A few weeks ago, I had the opportunity to spend an evening with Terry and two other leaders, talking about an important theological issue. I had written a paper, prepared myself theologically, and come ready to engage in discussion and (if needed) debate. On arrival, I was eager to get into the material, and aware from the outset that a couple of hours might not be long enough. But I knew Terry would begin the evening with prayer. He always does.

When we had prayed for a while, he explained how he thought we should start our theological discussion. “I was thinking about our conversation this afternoon,” he said, “and I was praying, obviously, and I thought the best place to begin would be to ask you, Andrew: what are your hopes for this paper, and this discussion? What outcomes were you looking for when you wrote it?” The question caught me out, in part because that’s not always something people ask you when they know you might disagree with them about something. More than that, though, it caught me out because of the two words, “praying, obviously.” He hadn’t said them to make a point, and he certainly hadn’t said them to impress anybody; he’d just said them because they were true. But they hit me right between the eyes.

I hadn’t prayed, you see. I had thought, I had reasoned and argued, I had written, I had planned - but I hadn’t prayed. And I certainly hadn’t prayed obviously. I don’t think anyone who knows me would, on hearing that I was talking about a theological issue that evening, know that I was obviously praying about it in the afternoon. (I don’t mean muttering about it to God for a few seconds, while really thinking about something else. I mean bringing it to God in prayer.) They might wonder if I was; they might hope I was; they might know that it was the sort of thing I sometimes did, but often didn’t. But I can’t believe anyone would say that my praying about it was obvious. I know I wouldn’t.
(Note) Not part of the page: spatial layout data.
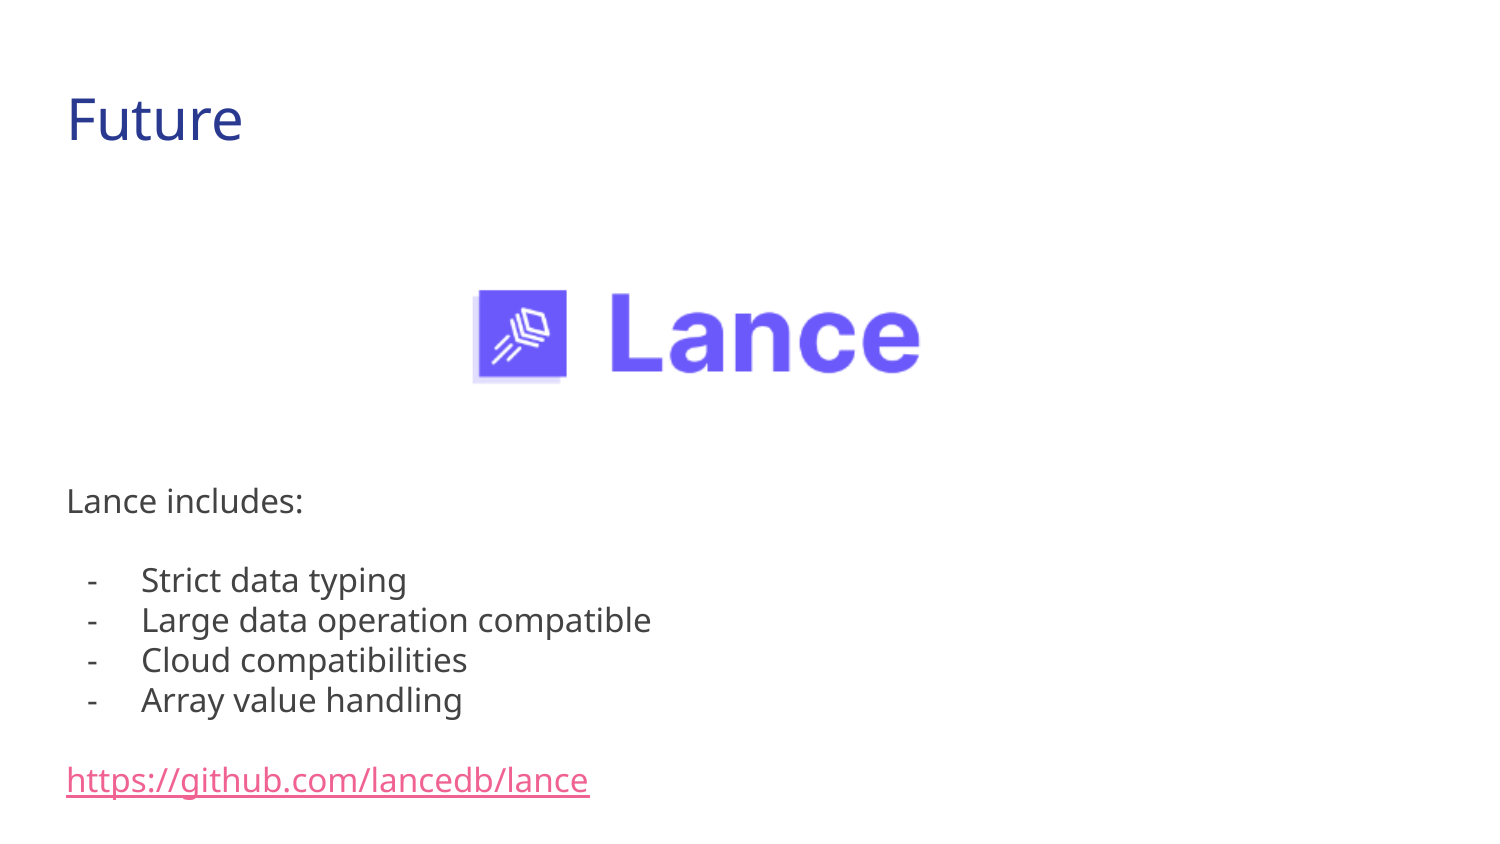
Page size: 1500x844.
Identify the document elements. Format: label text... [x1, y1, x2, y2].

text_box Lance includes: Strict data typing Large data operation compatible Cloud compatibilities Array value handling https://github.com/lancedb/lance [51, 464, 1494, 793]
title Future [51, 67, 1449, 167]
picture [448, 267, 944, 403]
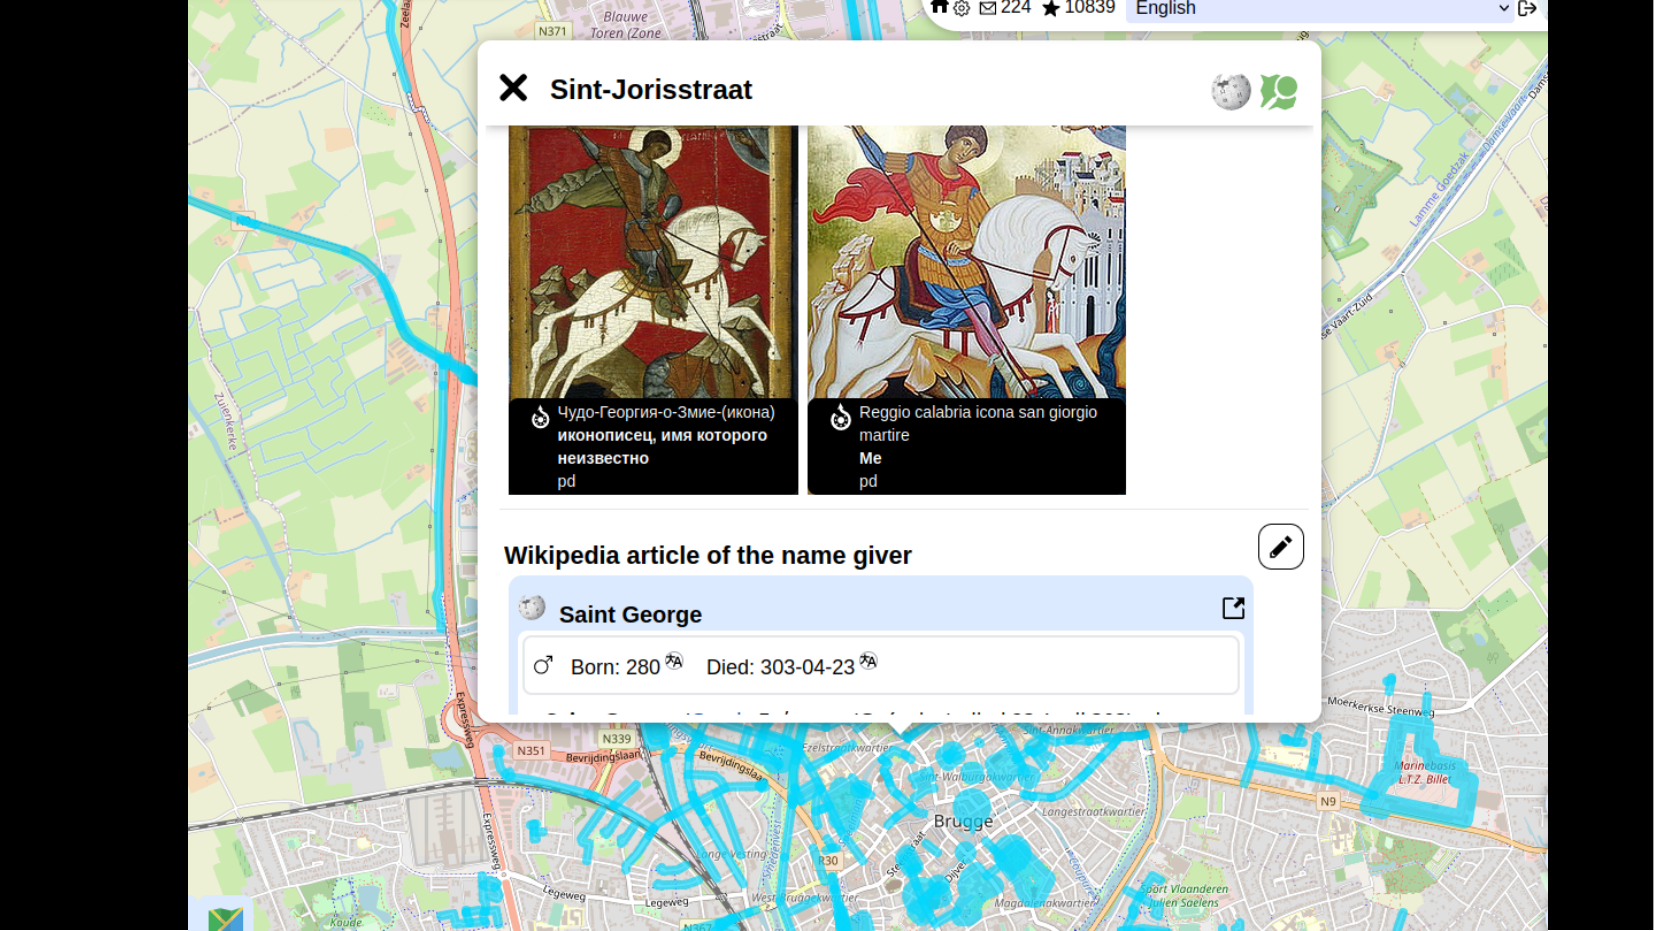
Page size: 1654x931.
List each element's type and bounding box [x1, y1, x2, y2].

picture [188, 0, 1548, 931]
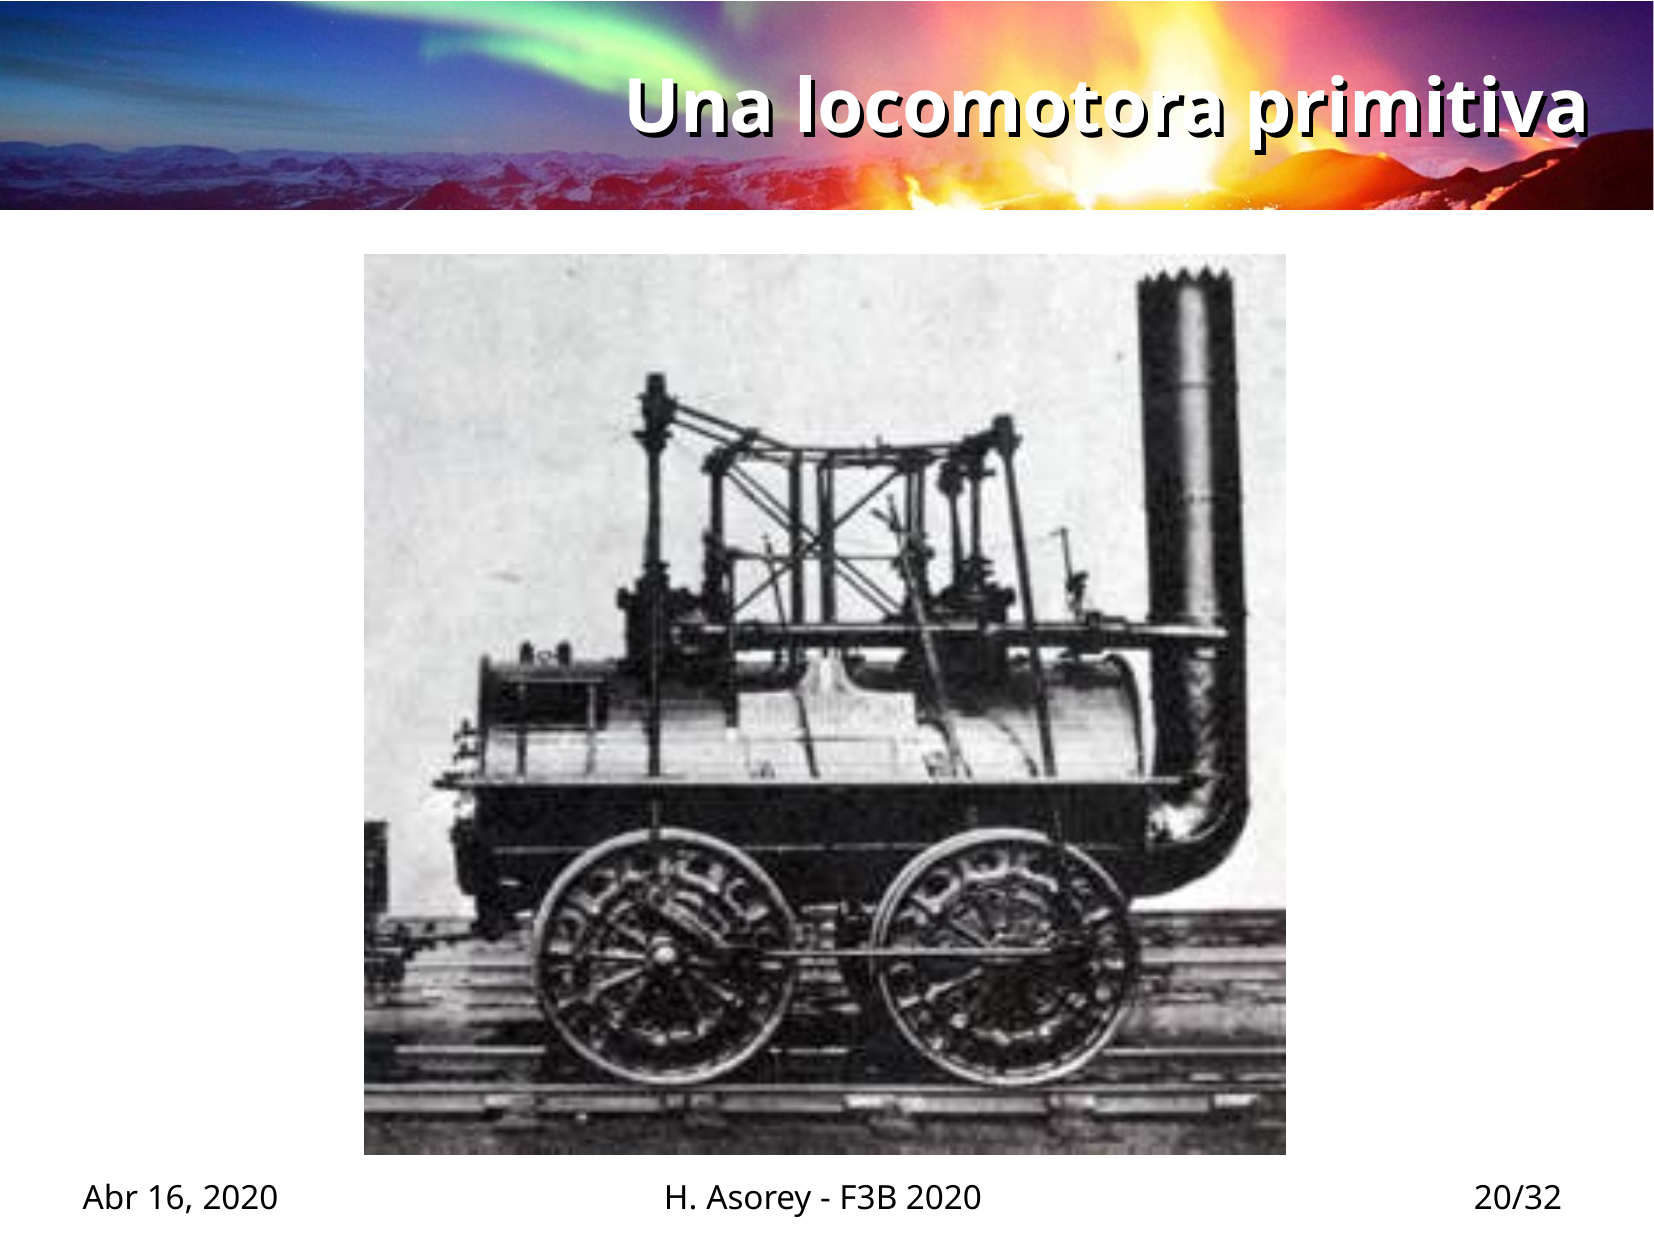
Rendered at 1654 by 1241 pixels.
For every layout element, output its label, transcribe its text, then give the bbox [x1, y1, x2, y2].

title Una locomotora primitiva [45, 15, 1606, 191]
picture [364, 254, 1286, 1156]
picture [0, 1, 1654, 210]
That experience changed my thinking in two ways. Needless to say, it increased my view of the importance of prayer, particularly when it comes to things I wouldn’t necessarily pray about. It has encouraged me to pray more, and more regularly, and to go through D A Carson’s classic A Call to Spiritual Reformation again in detail. That, of course, is the important outcome of that conversation. But it also made me wonder whether it is Terry’s strong emphasis on prayer, both personally and corporately, that is the main thing we should learn from (and imitate in) his life and ministry. Naturally speaking, leaders tend to attribute success to good leadership, theologians to good theology, evangelists to fervent evangelism, and so on. Consequently, my default has often been to assume that Terry has been fruitful because of his strong teaching gift and his passion for theology. But without being reductionist, I think that if someone who didn’t know him was to ask me what I thought was most distinctive or significant in the shape of Terry’s ministry, I would say that it was his prayer life.

There are many good reasons to pray fervently - Jesus did, the prophets did, the apostles did, the Bible tells us to, we have a loving Father, it changes things, and so on. The fact that Terry Virgo does is nowhere near the top of the list. But contemporary examples can be very helpful in challenging us, modelling things to us, and encouraging us to persevere in prayer if we don’t find it easy (and who does?). So I thought I’d share that with you, not to make you feel bad or to pre-emptively canonise Terry, but to provoke and encourage you to pray, just as I was provoked and encouraged to pray. Who knows? Maybe one day, without thinking about it, the phrase ‘praying, obviously’ will slip out of our mouths. Whether we lead an international movement of churches or not.